How are you using AI for a positive impact?

I’m most excited for the impact in overall customer experience. In my opinion, URBN is a very customer-centric organization. Our team met with a personal stylist from Anthropologie who shared stories of interactions between her team and customers seeking style advice. Both Anthropologie and BHLDN provide customers the opportunity to interact digitally or in-person with stylists for advice on pretty much anything. The requests are diverse, with examples including: fit recommendations given body type, recommendations for a summer wedding guest dress, what other blouses go well with the skirt they bought, and more. It’s amazing to see how effective this approach is and more importantly, how thrilled the customers are with their selections afterward. If we can use ML to help those types of initiatives, they can bring tremendous value to the customer and subsequently to the business.

What are some other real-world applications of your work - what other industries could benefit?

My background was originally more in traditional statistics, optimization, and estimation theory. When it comes to deep learning, I have typically taken a more pragmatic perspective. It’s provided huge advancements in the field but it’s important to look at your raw data, transformations, model inputs, and model outputs very critically. I’d like to say all industries can benefit from deep learning but I think it’s more appropriate to say that all industries can benefit from data-driven approaches. Whether or not deep learning is the solution is very application-specific and should be left up to a quantitative comparison with simpler techniques that are carry benefits in being more interpretable and manageable.

AI is becoming applied in countless industries - what areas are you most excited to see transformed, and where do you think we’ll see the biggest impact?
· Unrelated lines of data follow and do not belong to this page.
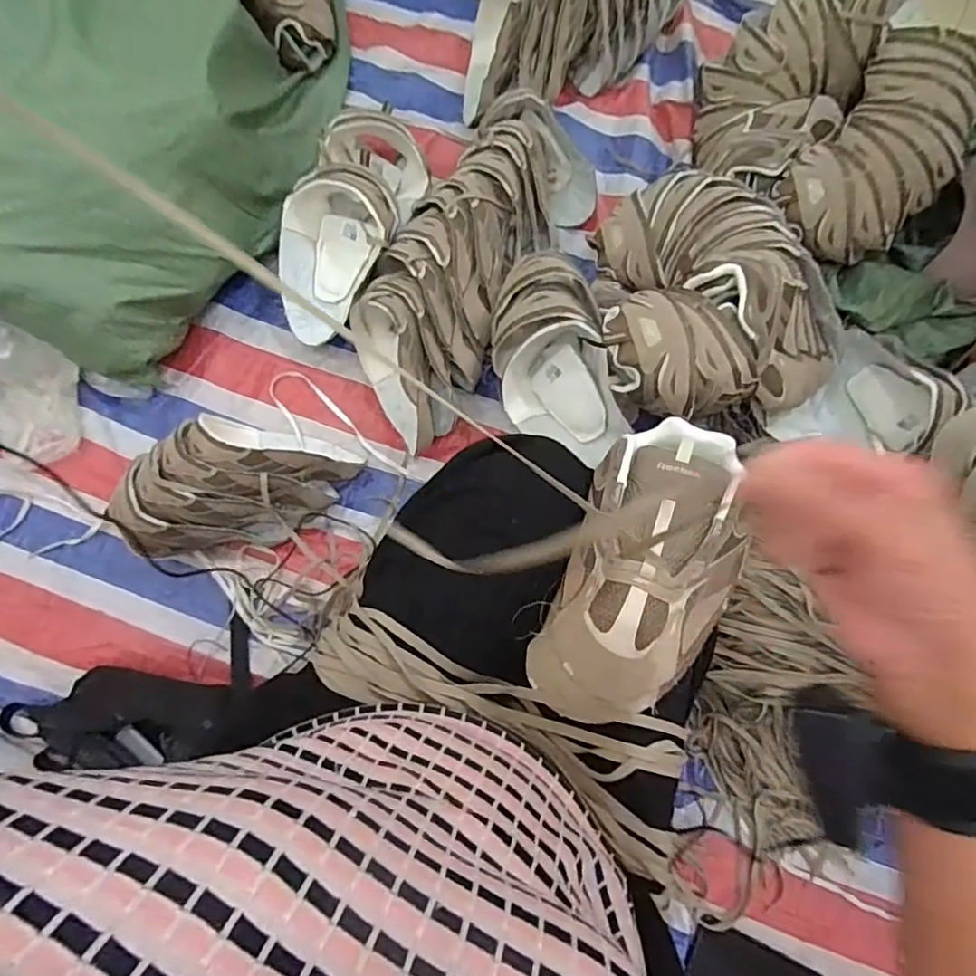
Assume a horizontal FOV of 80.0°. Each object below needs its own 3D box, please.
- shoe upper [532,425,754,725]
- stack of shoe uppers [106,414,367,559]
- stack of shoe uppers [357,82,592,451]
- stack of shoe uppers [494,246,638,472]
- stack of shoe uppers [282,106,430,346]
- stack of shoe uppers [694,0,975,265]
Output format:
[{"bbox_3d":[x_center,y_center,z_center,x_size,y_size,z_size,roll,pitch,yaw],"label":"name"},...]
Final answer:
[{"bbox_3d":[0.130,0.059,0.451,0.127,0.057,0.248,21,77,5],"label":"shoe upper"},{"bbox_3d":[-0.352,0.001,0.815,0.279,0.132,0.222,14,77,3],"label":"stack of shoe uppers"},{"bbox_3d":[-0.027,-0.350,0.891,0.208,0.159,0.545,31,78,7],"label":"stack of shoe uppers"},{"bbox_3d":[0.086,-0.173,0.797,0.139,0.133,0.268,-13,77,-3],"label":"stack of shoe uppers"},{"bbox_3d":[-0.207,-0.404,0.886,0.157,0.131,0.359,20,77,5],"label":"stack of shoe uppers"},{"bbox_3d":[0.563,-0.577,0.884,0.438,0.142,0.405,-25,78,-6],"label":"stack of shoe uppers"}]

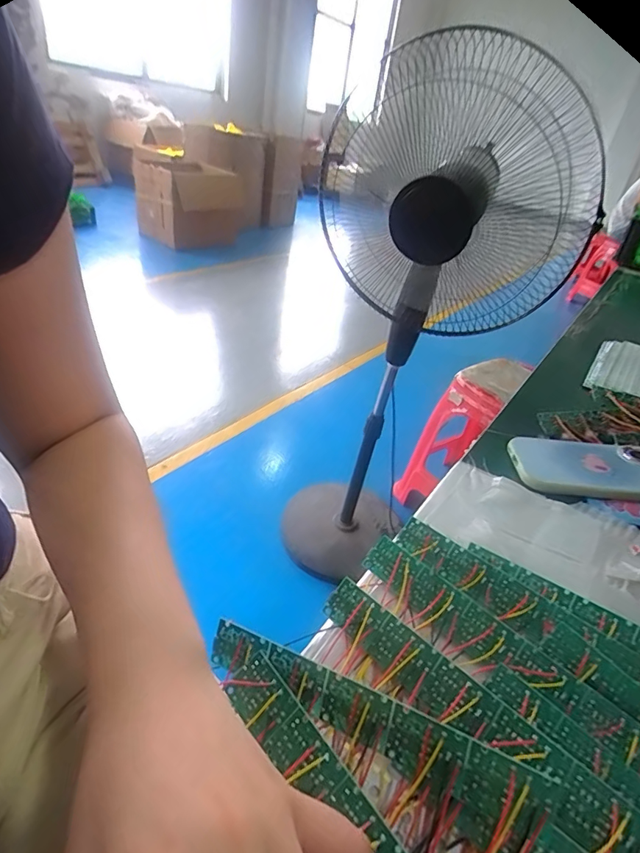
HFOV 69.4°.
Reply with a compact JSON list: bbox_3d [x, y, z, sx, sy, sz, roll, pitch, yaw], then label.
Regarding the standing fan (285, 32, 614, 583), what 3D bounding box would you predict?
[{"bbox_3d":[0.142,-0.066,0.990,0.346,1.106,0.515,5,34,-8],"label":"standing fan"}]

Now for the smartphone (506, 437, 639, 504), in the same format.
[{"bbox_3d":[0.264,0.041,0.445,0.146,0.010,0.089,1,34,3],"label":"smartphone"}]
AI has transformed the way many large corporations operate. I’m interested to see how that will trickle down to smaller organizations with less resources. Take small non-profit or humanitarian organizations. Given limited resources for staff, an on-site data scientist doesn’t make practical sense in many cases as other roles play a higher priority. However, they can likely benefit from even just more traditional data science products or processes to inform decision making, let alone deep learning. I’m excited to see groups emerging that are working to pair skilled data professionals and organizations with missions that would benefit from them. I’m also excited to see how resources to enable these are becoming more democratized through open access courses and accessible compute technology. In the near future, I expect data science and ML to weave into other professions, equipping a new generation of professionals with more-accessible data tools to power their discipline.

What’s next for you?

I’m excited to learn more about how these new technologies are supporting other businesses and domains, which is what steered us toward re-work. I’m also excited to learn more about this domain and discover opportunities where machine learning can support it. I’m eager to continue to sit down alongside the various creative teams at URBN to collectively identify tools and processes that enhance their everyday workflows. For me, plugging numbers into the latest, greatest neural network isn’t what drives forward progress. It’s the cross-pollination of these advanced technologies with the domain experts that transform industries.